Pour limiter les effets de l'isolement sur cette fracture numérique, les associations redoublent d'efforts depuis le début de la crise. Emmaüs Connect a ainsi lancé début avril, en partenariat avec la mairie de Lille, un appel aux dons appelant entreprises et particuliers à mettre à disposition du matériel numérique. Baptisé "Connexion d'urgence", le dispositif a déjà permis de récupérer une centaine d'équipements.
"Il y a une grosse demande, notamment pour les tablettes et les PC, de la part de structures qui accompagnent des jeunes en précarité, comme des foyers de jeunes travailleurs", souligne Simon Maréchal, responsable régional Emmaüs Connect pour les Hauts-de-France.
Un vrai problème d'équité
Cette crise "met en évidence un phénomène dont on connaissait l'existence, mais qui est exacerbé et met les publics dans une extrême précarité. Un élève dont les parents ne sont pas à l'aise avec ces usages numériques se retrouve lésé pour suivre les cours à distance", relève-t-il. "Il y a un vrai problème d'équité", qui augmente "avec la durée du confinement".
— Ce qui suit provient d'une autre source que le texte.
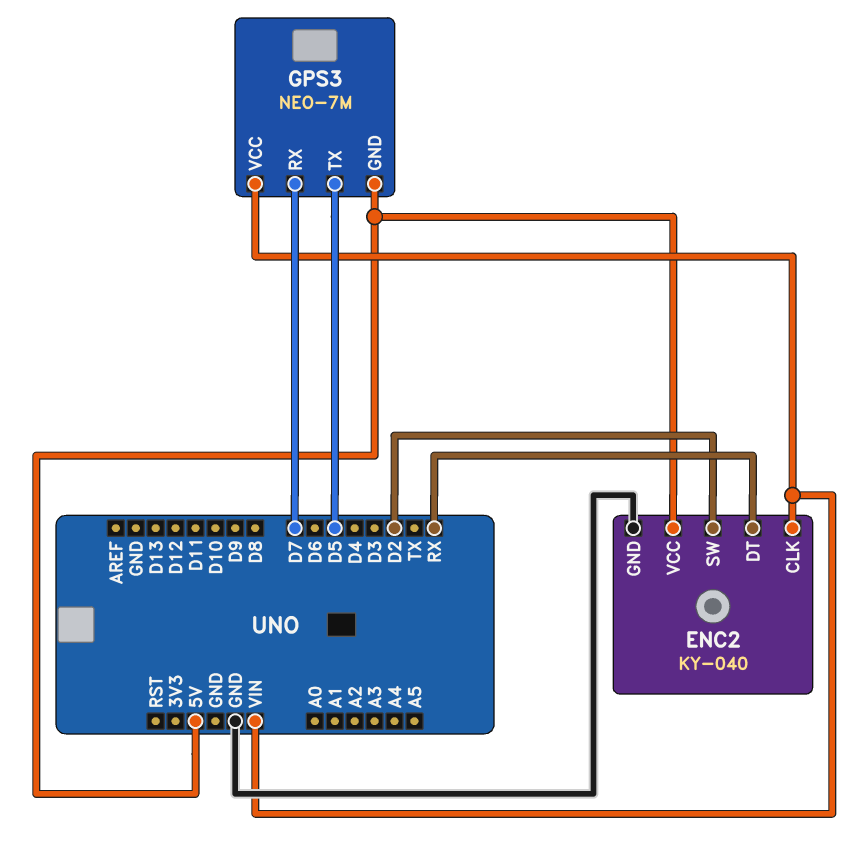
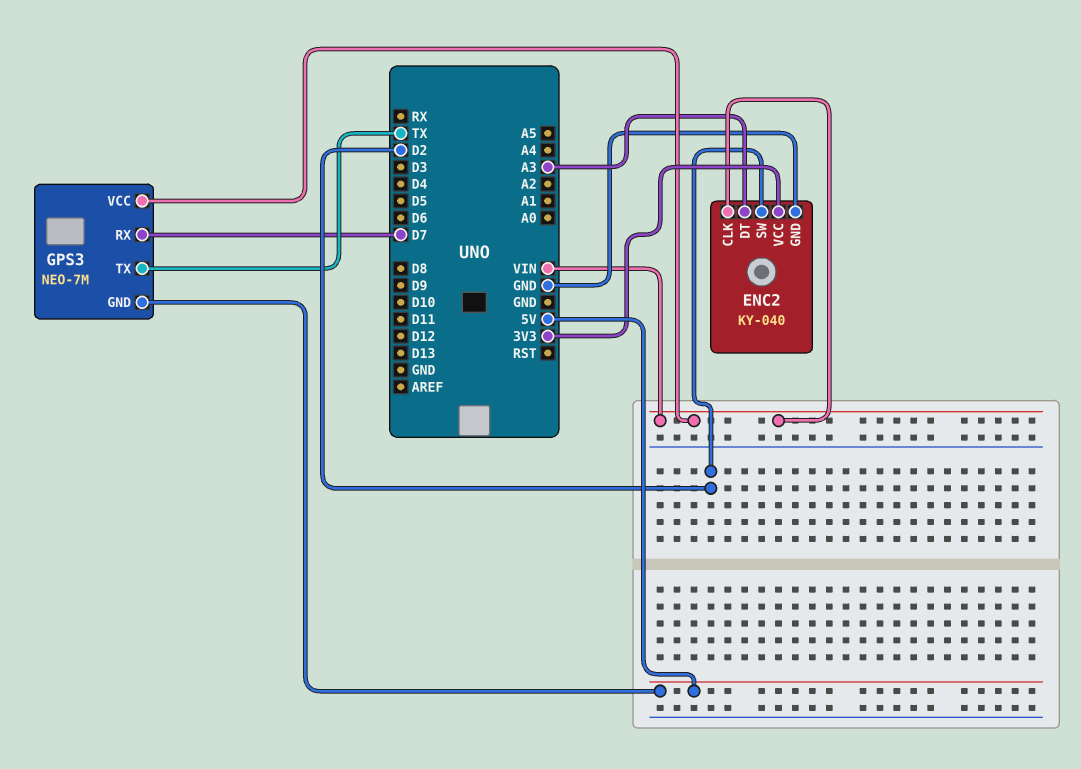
ENC2 pin DT: RX -> A3
ENC2 pin VCC: 5V -> 3V3
GPS3 pin TX: D5 -> TX

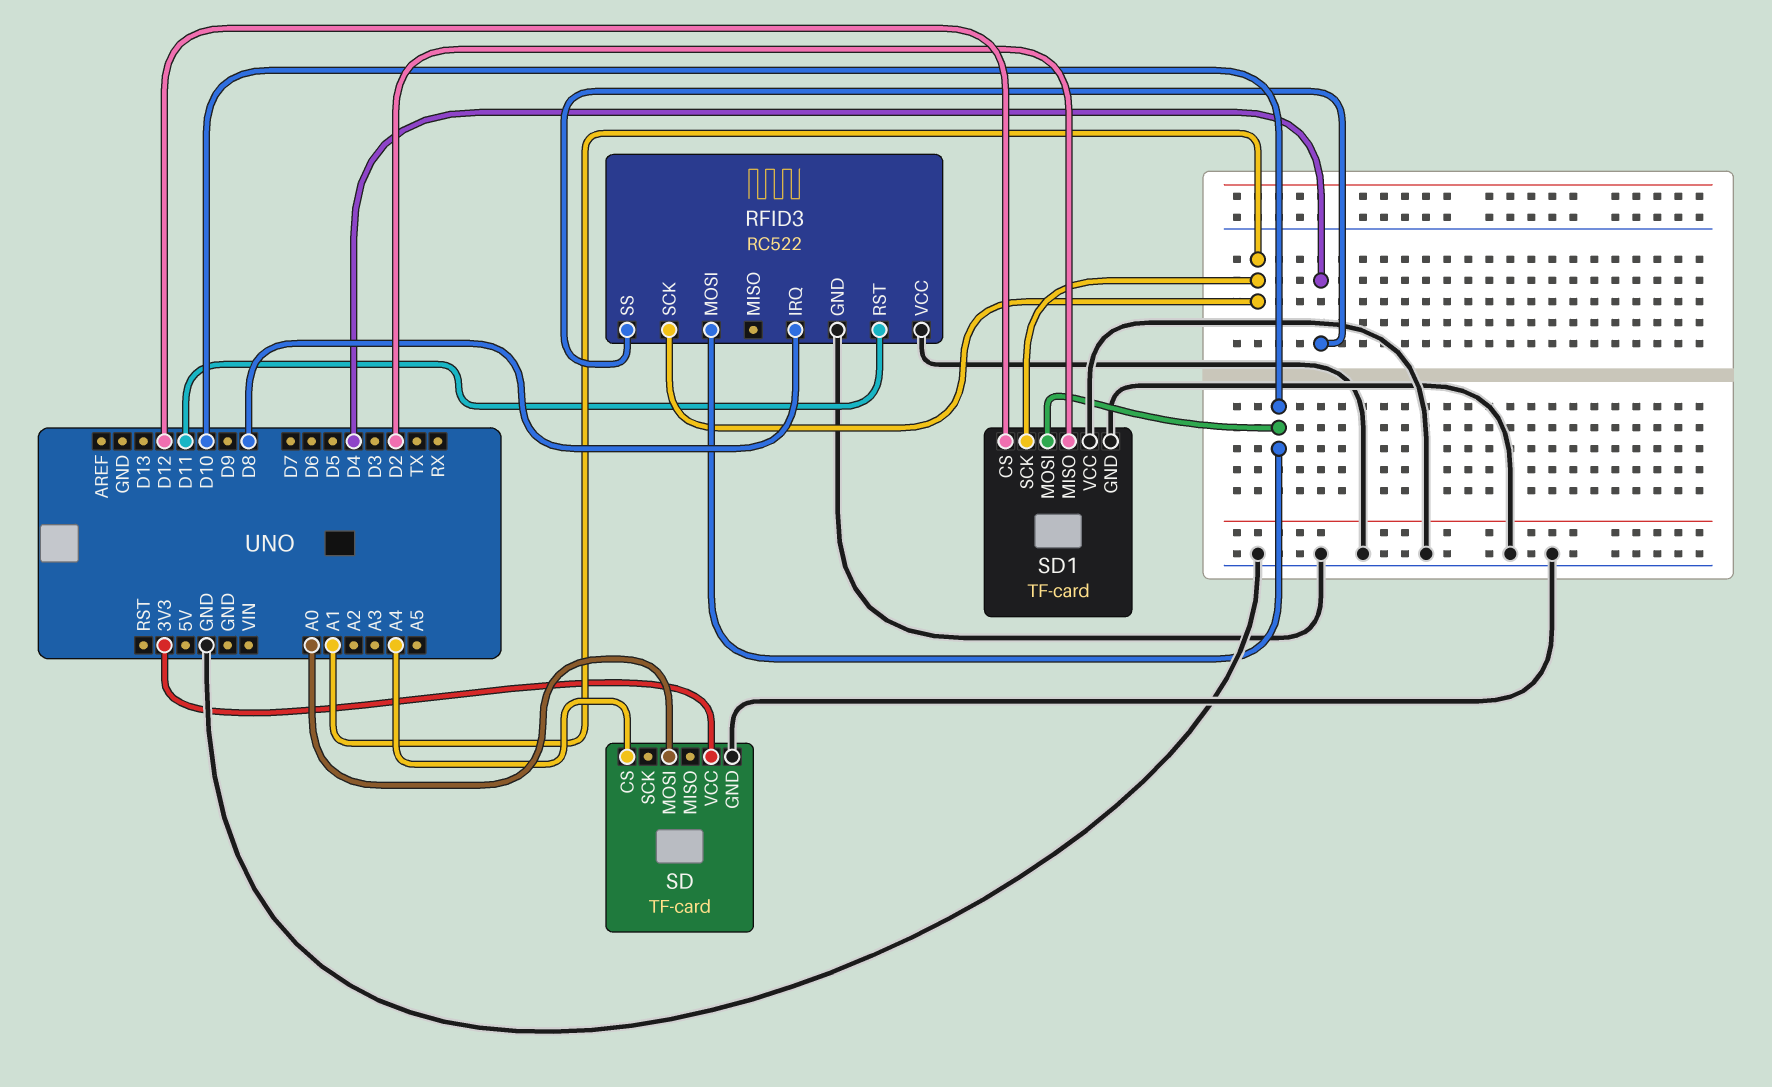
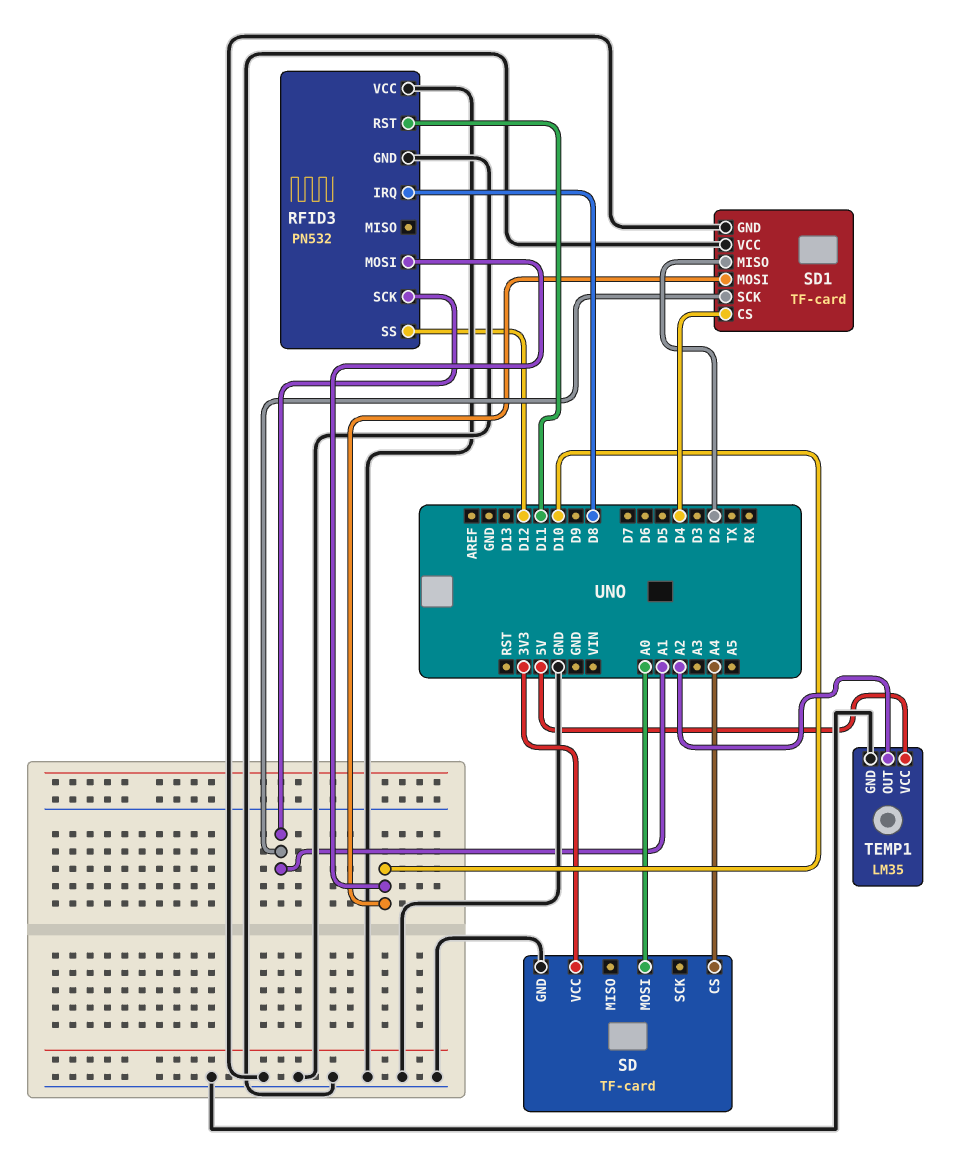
RFID3: RC522 -> PN532
RFID3 pin SS: D4 -> D12
SD1 pin CS: D12 -> D4
TEMP1: none -> LM35
TEMP1 pin GND: none -> GND
TEMP1 pin OUT: none -> A2
TEMP1 pin VCC: none -> 5V

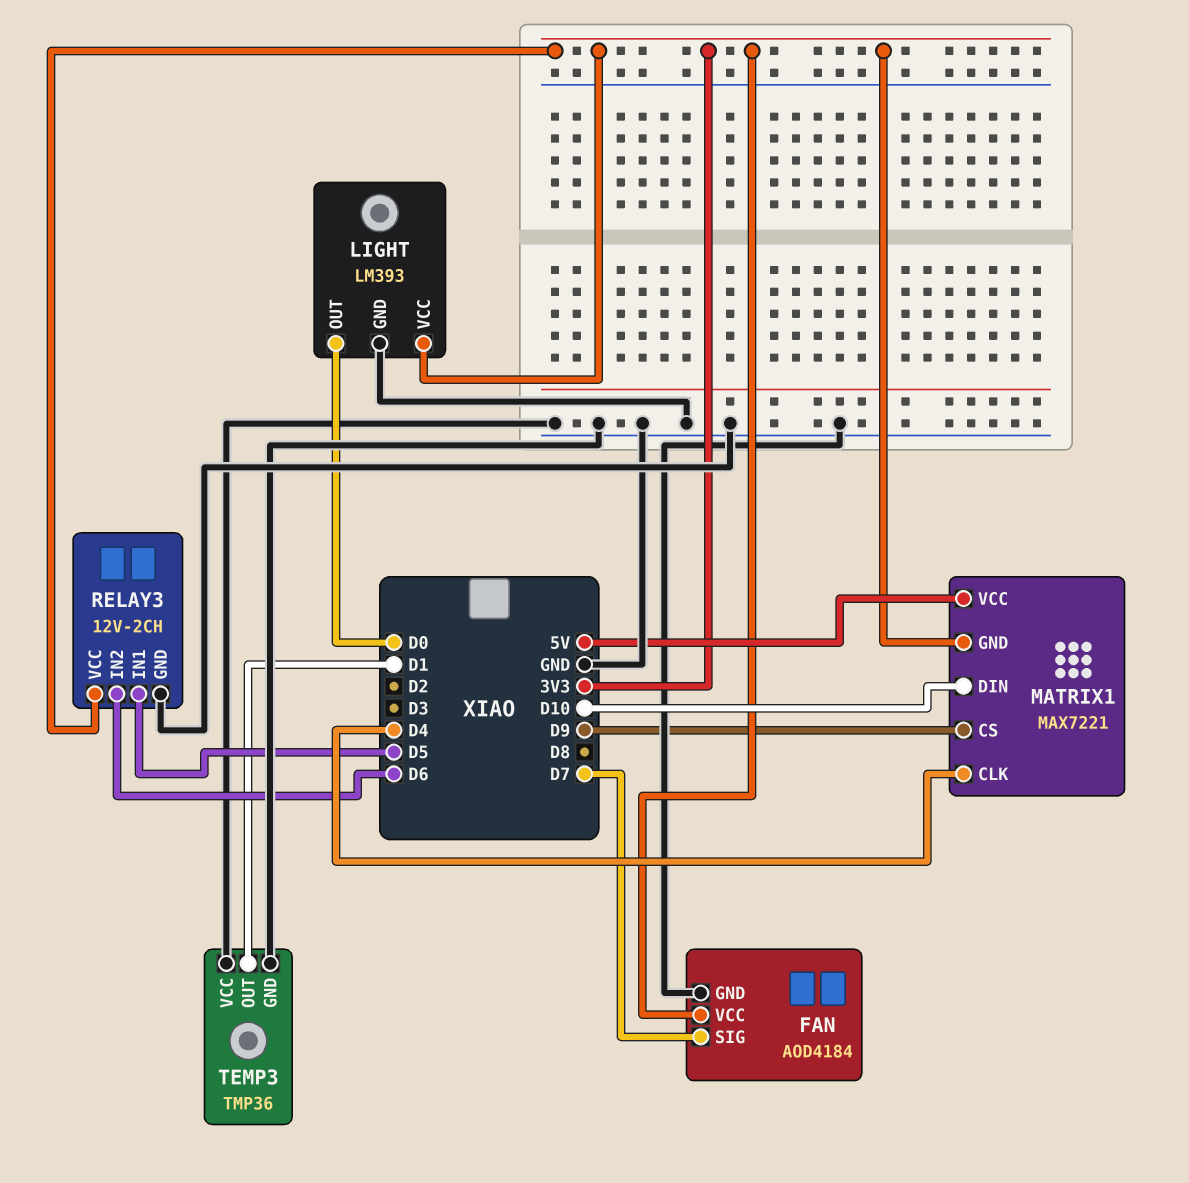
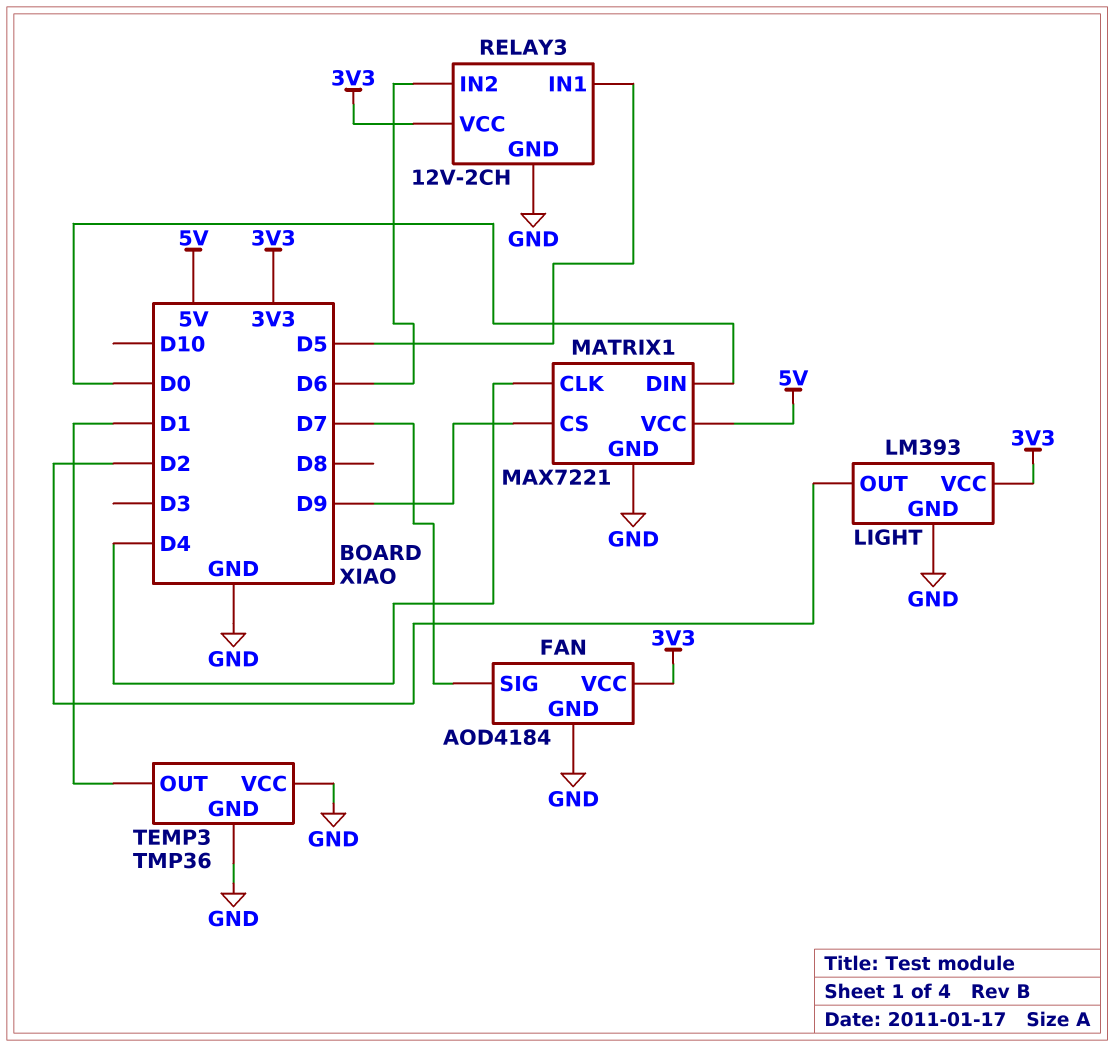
LIGHT pin OUT: D0 -> D2
MATRIX1 pin DIN: D10 -> D0
MATRIX1 pin GND: 3V3 -> GND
Le confinement risque aussi d'accentuer l'isolement social. Lancé en 2017, le projet "Centres sociaux connectés" accueille habituellement les habitants dans des centres pour les accompagner dans leurs démarches administratives en ligne. Mais avec l'épidémie, les équipes ont dû s'adapter.
"On s'est demandé comment maintenir le lien social malgré la fermeture. Notre priorité est de trouver les profils les plus éloignés où il y a une vraie rupture", affirme Florian Soudain, coordinateur de l'opération Centres sociaux connectés sur le versant sud de la métropole de Lille. Et des effets sur la vie quotidienne : "quelqu'un ne maîtrisant ni le français, ni les outils numériques sera à la peine pour les attestations de sortie".
Le dispositif, co-financé par l'Union européenne, a donc lancé "Mon centre social à la maison", une plateforme qui propose des ressources éducatives pour les familles ayant accès au numérique, des tutoriels mais aussi des permanences téléphoniques pour accompagner les habitants dans leurs démarches.
Depuis qu'elle peut utiliser le smartphone de sa fille, Mme Mille dit "se sentir moins seule". "Je peux payer mes factures, mon loyer, communiquer avec mes proches", énumère-t-elle. Mais la crise sanitaire a laissé des empreintes irréparables.
"Mon père est décédé du coronavirus, mais je ne l'ai su que 10 jours après parce qu'on nous a envoyé un mail. Nous n'arrivons pas à faire le deuil", lâche-t-elle, éplorée.